Please give the entries again in full and exactly, without any picture.

Stored data entries
------------------------------------------------------------------------

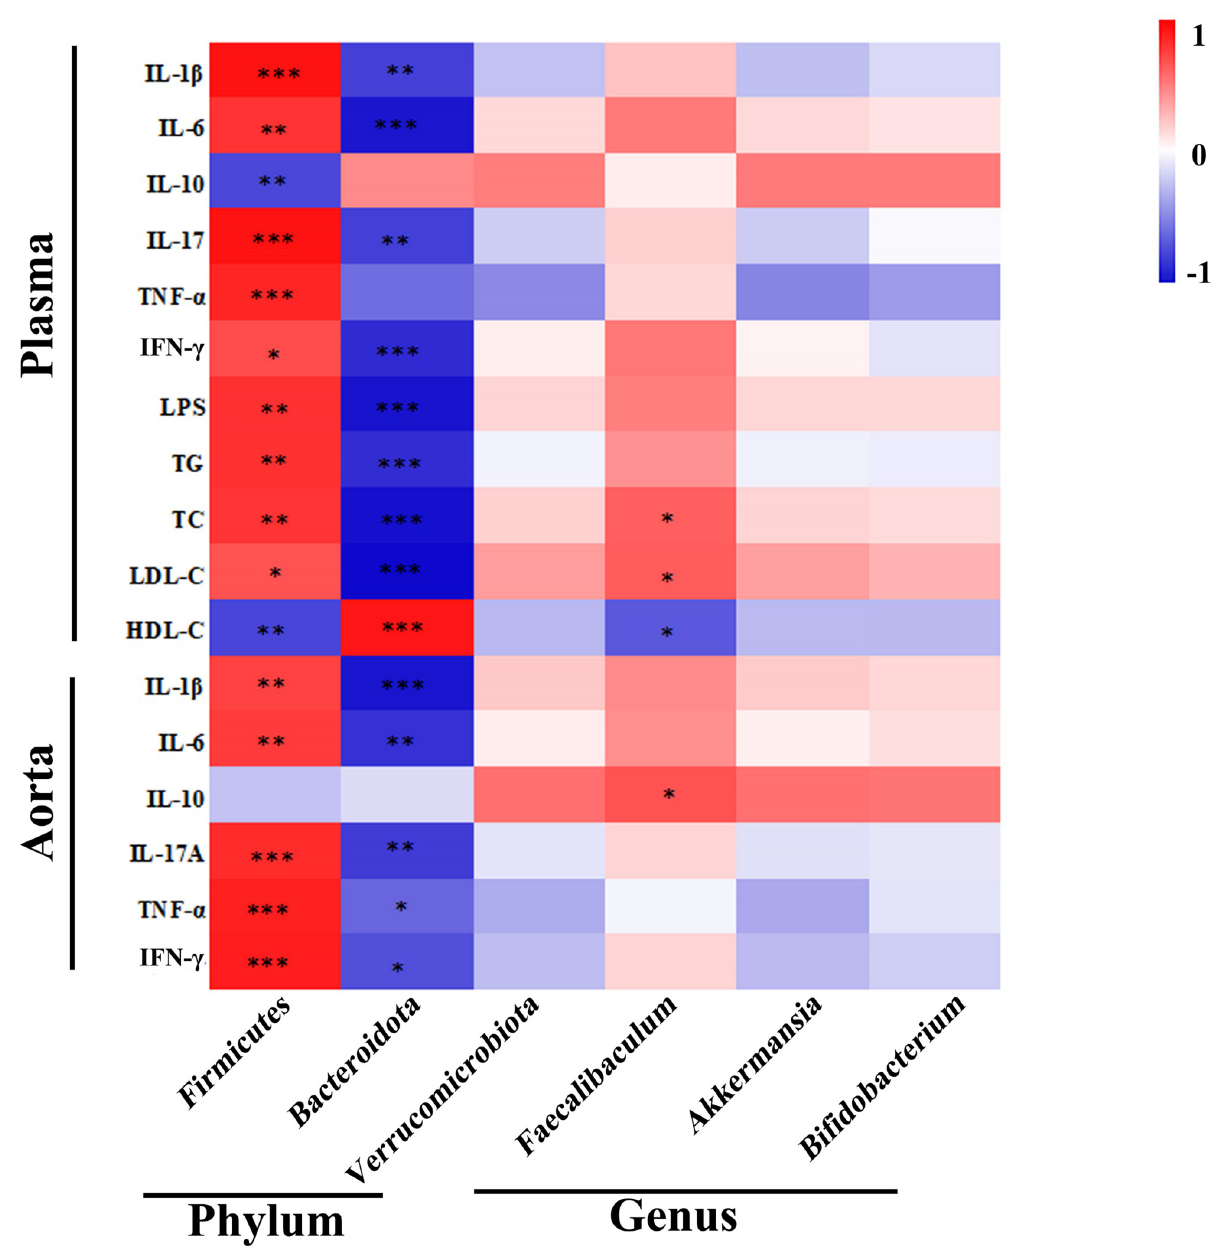
Fig 7. Altered gut microbiota in AS mice and their association with inflammatory indicators and serum lipids. The heat map showing the correlation of different microbial abundance with inflammatory indicators and serum lipids. The intensity of the color indicates the degree of correlation between the corresponding factor and each microbial species, which is obtained by Spearman’s correlation analysis. � P < 0.05, �� P < 0.01, ��� P <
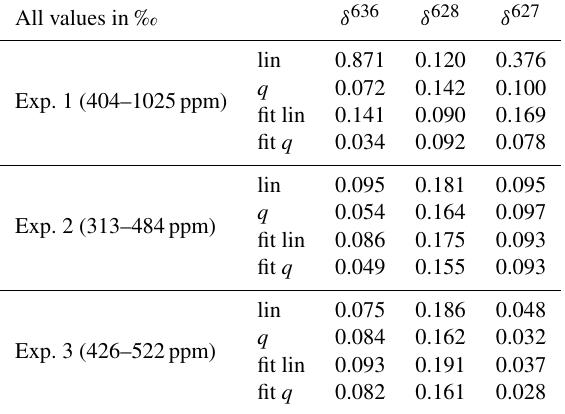
Table 3. Mean residuals for correction of the CMFD of the three measured deltas using three different scenarios; lin and q are cal- culated relations, using the linear and quadratic fit, respectively, of the rare isotopologue as a function of the abundant isotopologue. Fit and fit q are the linear and quadratic fit, respectively, of the mea- sured delta values as a function of the CO 2 mole fraction. The min- imum and maximum CO 2 mole fractions that were used per exper- iment are shown in the first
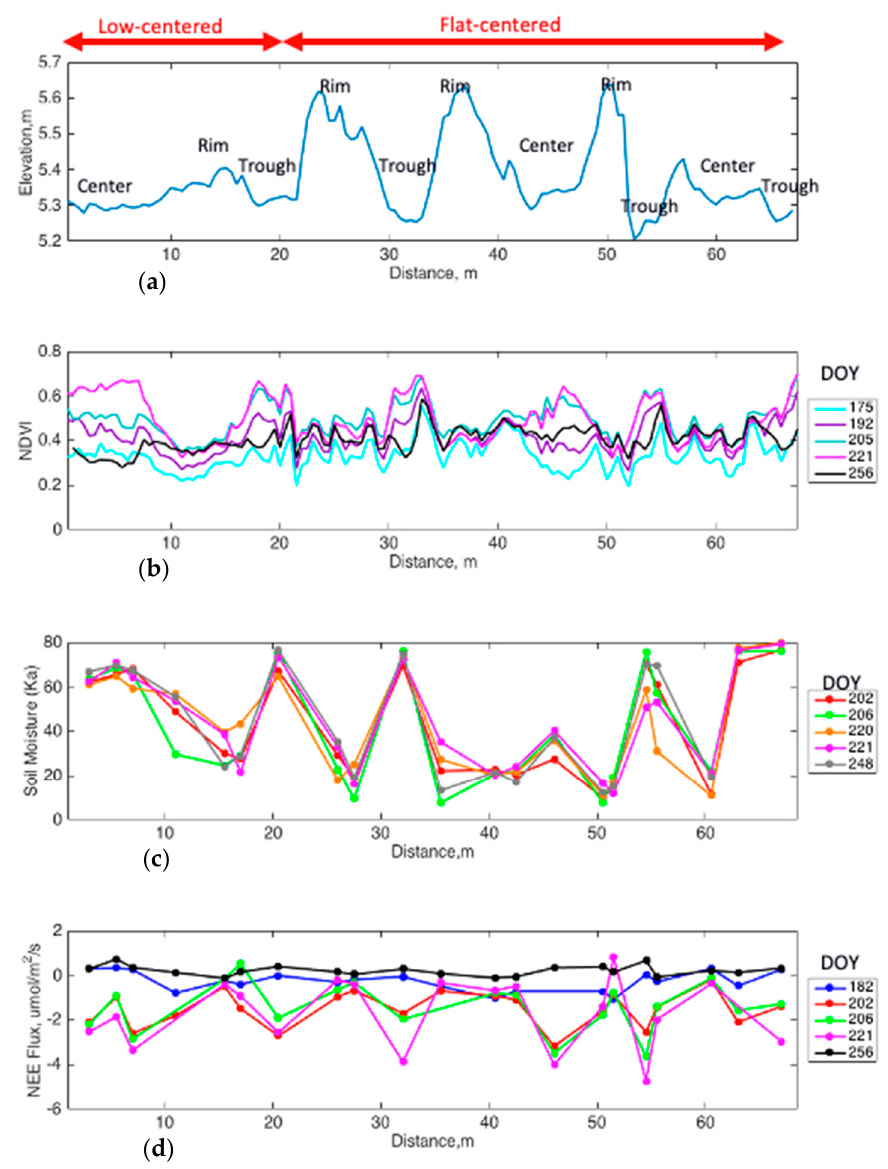
Figure 5. Spatiotemporal variability of observed properties along the tram transect: ( a ) LiDAR-based elevation with the polygon type-feature definition, ( b ) NDVI on the different day of year (DOY), ( c ) soil moisture (as dielectric permittivity K a ) and ( d ) NEE. In ( b ), the NDVI data are shown on selected DOYs. All the measurement dates are shown for soil moisture in ( c ) and for NEE in ( d ).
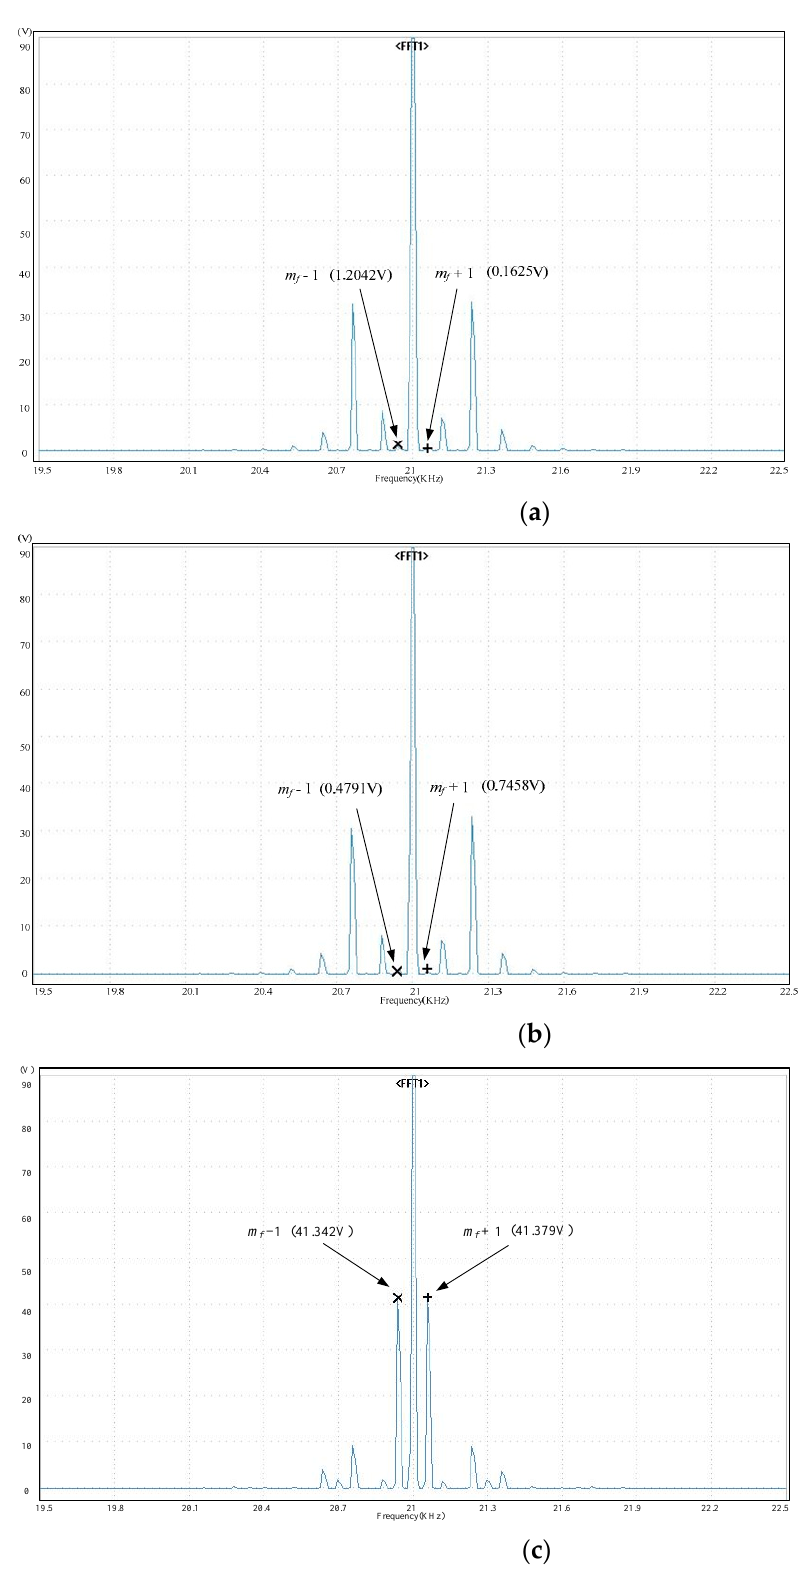
Figure 9. The frequency spectra of the various phase voltages of the inverter at a working frequency of 60 Hz with a fault in switch S c 1 + : ( a ) phase voltage v ao ; ( b ) phase voltage v bo ; ( c ) phase voltage v co .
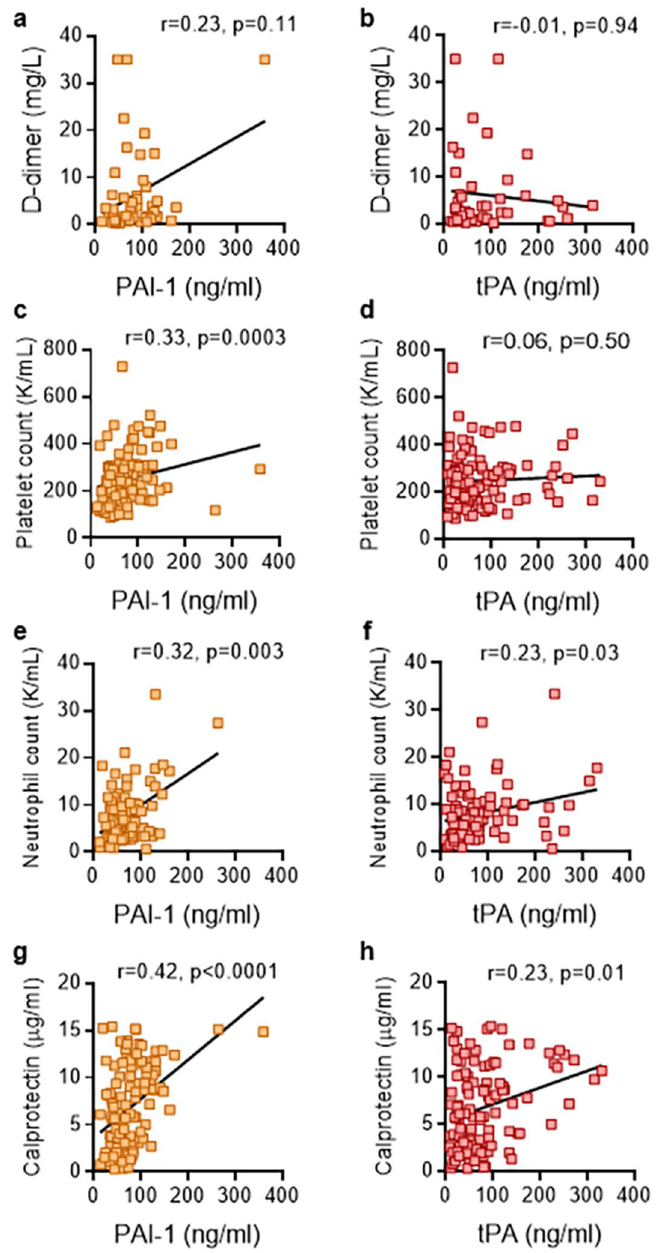
Figure 2. Association between PAI-1 and tPA and clinical biomarkers in plasma. Levels of PAI-1 and tPA were compared to D-dimer ( a , b ), platelet counts ( c , d ), absolute neutrophil counts ( e , f ), and calprotectin ( g , h ). Spearman’s correlation coefficients were calculated. Statistics were calculated and the figure was produced in GraphPad Prism https ://www.graph pad.com/scien tific -softw are/prism /, using version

------------------------------------------------------------------------

Output =
Fig 7. Altered gut microbiota in AS mice and their association with inflammatory indicators and serum lipids. The heat map showing the correlation of different microbial abundance with inflammatory indicators and serum lipids. The intensity of the color indicates the degree of correlation between the corresponding factor and each microbial species, which is obtained by Spearman’s correlation analysis. � P < 0.05, �� P < 0.01, ��� P <
Table 3. Mean residuals for correction of the CMFD of the three measured deltas using three different scenarios; lin and q are cal- culated relations, using the linear and quadratic fit, respectively, of the rare isotopologue as a function of the abundant isotopologue. Fit and fit q are the linear and quadratic fit, respectively, of the mea- sured delta values as a function of the CO 2 mole fraction. The min- imum and maximum CO 2 mole fractions that were used per exper- iment are shown in the first
Figure 5. Spatiotemporal variability of observed properties along the tram transect: ( a ) LiDAR-based elevation with the polygon type-feature definition, ( b ) NDVI on the different day of year (DOY), ( c ) soil moisture (as dielectric permittivity K a ) and ( d ) NEE. In ( b ), the NDVI data are shown on selected DOYs. All the measurement dates are shown for soil moisture in ( c ) and for NEE in ( d ).
Figure 9. The frequency spectra of the various phase voltages of the inverter at a working frequency of 60 Hz with a fault in switch S c 1 + : ( a ) phase voltage v ao ; ( b ) phase voltage v bo ; ( c ) phase voltage v co .
Figure 2. Association between PAI-1 and tPA and clinical biomarkers in plasma. Levels of PAI-1 and tPA were compared to D-dimer ( a , b ), platelet counts ( c , d ), absolute neutrophil counts ( e , f ), and calprotectin ( g , h ). Spearman’s correlation coefficients were calculated. Statistics were calculated and the figure was produced in GraphPad Prism https ://www.graph pad.com/scien tific -softw are/prism /, using version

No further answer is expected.